Году в 70-м заезжая американская славистка позвонила Николаю Ивановичу Харджиеву и попросила ее принять. Она, дескать, готовит работу об ахматовских переводах из китайской классической поэзии, и встреча с человеком, который хорошо знал Ахматову, очень помогла бы научным изысканиям.
— Я вам не советую этим заниматься, — сказал Харджиев и положил трубку.
Не прошло и двадцати лет, как он печатно объяснил, в чем дело. Среди переводов, подписанных Ахматовой, только часть принадлежит ей самой. Остальные выполнены другими людьми. Иногда она подправляла чужие переводы, но ко многим даже не прикасалась.

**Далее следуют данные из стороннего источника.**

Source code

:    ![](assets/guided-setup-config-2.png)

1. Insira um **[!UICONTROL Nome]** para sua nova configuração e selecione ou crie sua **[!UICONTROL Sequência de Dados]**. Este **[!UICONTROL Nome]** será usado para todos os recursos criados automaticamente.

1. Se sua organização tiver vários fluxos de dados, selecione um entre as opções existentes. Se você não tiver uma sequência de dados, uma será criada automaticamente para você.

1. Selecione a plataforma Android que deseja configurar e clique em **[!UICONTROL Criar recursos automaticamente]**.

Николай Иванович перечислил некоторые свои негритянские работы. Среди них — перевод знаменитой поэмы Цюй Юаня “Лисао” (“Скорбь изгнанника”). Цюй Юань — первый поэт, чье имя известно в истории китайской поэзии, а поэма “Лисао” — признанный ее шедевр. Приняв авторство Ахматовой за чистую монету, один московский китаист в простоте сердечной заметил, что перевод поэмы “возможно… не уступает подлиннику”, и эту восторженную оценку тотчас подхватили в Китае. Но купился и такой большой поэт и опытный переводчик, как Семен Липкин. Он полностью процитировал в предисловии к сборнику переводов Ахматовой стихотворение Ли Шаниня “Ночью в дождь пишу на север”, тоже переведенное не ею, а Харджиевым. И вдобавок с легкостью обнаружил в нем тютчевские глубины. Не хватало еще, чтобы доверчивые американские слависты тоже вознесли до небес скромные опыты переводчика-дилетанта.
Между тем в роли негра Харджиев не был одинок. В качестве дублеров Ахматовой мне называли ее сына Льва Гумилева, филолога-германиста Владимира Адмони… Зачем они были нужны ей, нетрудно догадаться. Только переводы давали поэту надежный заработок. В середине 30-х годов Борис Пастернак рассчитал, что переводами он может за месяц обеспечить семью на год. Когда гонорарные расценки упали, на переводы уходило уже два месяца в год. Но десять оставались для прозы. Роман “Доктор Живаго” вырос на переводах. Однако переводил Пастернак как машина. Ни Цветаевой, ни Ахматовой такой темп был не под силу. А договора надо было выполнять.
Да и негры не были внакладе. Анатолий Найман объяснил мне, что никто бы из них не получил в издательстве тех заказов, которые получала Ахматова. Тем более — тех гонораров, которые полагались ей.
Из дневников Давида Самойлова стало известно, что и он подписал больше, чем перевел. Так что по соседству с колхозом имени Ахматовой процветал и колхоз имени Самойлова.
Но в свое время признания Харджиева вызвали резкую отповедь Льва Озерова. Он утверждал, что этого не было, потому что не могло быть. Я позвонил Льву Адольфовичу и спросил, почему он так резко нападает на Харджиева, который всего лишь восстанавливает истину в своем частном случае.
— Это не по-мужски, — отрезал Озеров. — Если ты условился с Ахматовой подписать свой перевод ее именем, это не только твоя, но и ее тайна, а общую тайну выдавать нельзя.
Я уже готов был согласиться со Львом Адольфовичем, как он добавил:
— Один из моих переводов тоже печатается с подписью Ахматовой, но я даже под пыткой не укажу на него.
Нет уж, думаю, лучше как в поговорке: мухи отдельно, а котлеты отдельно.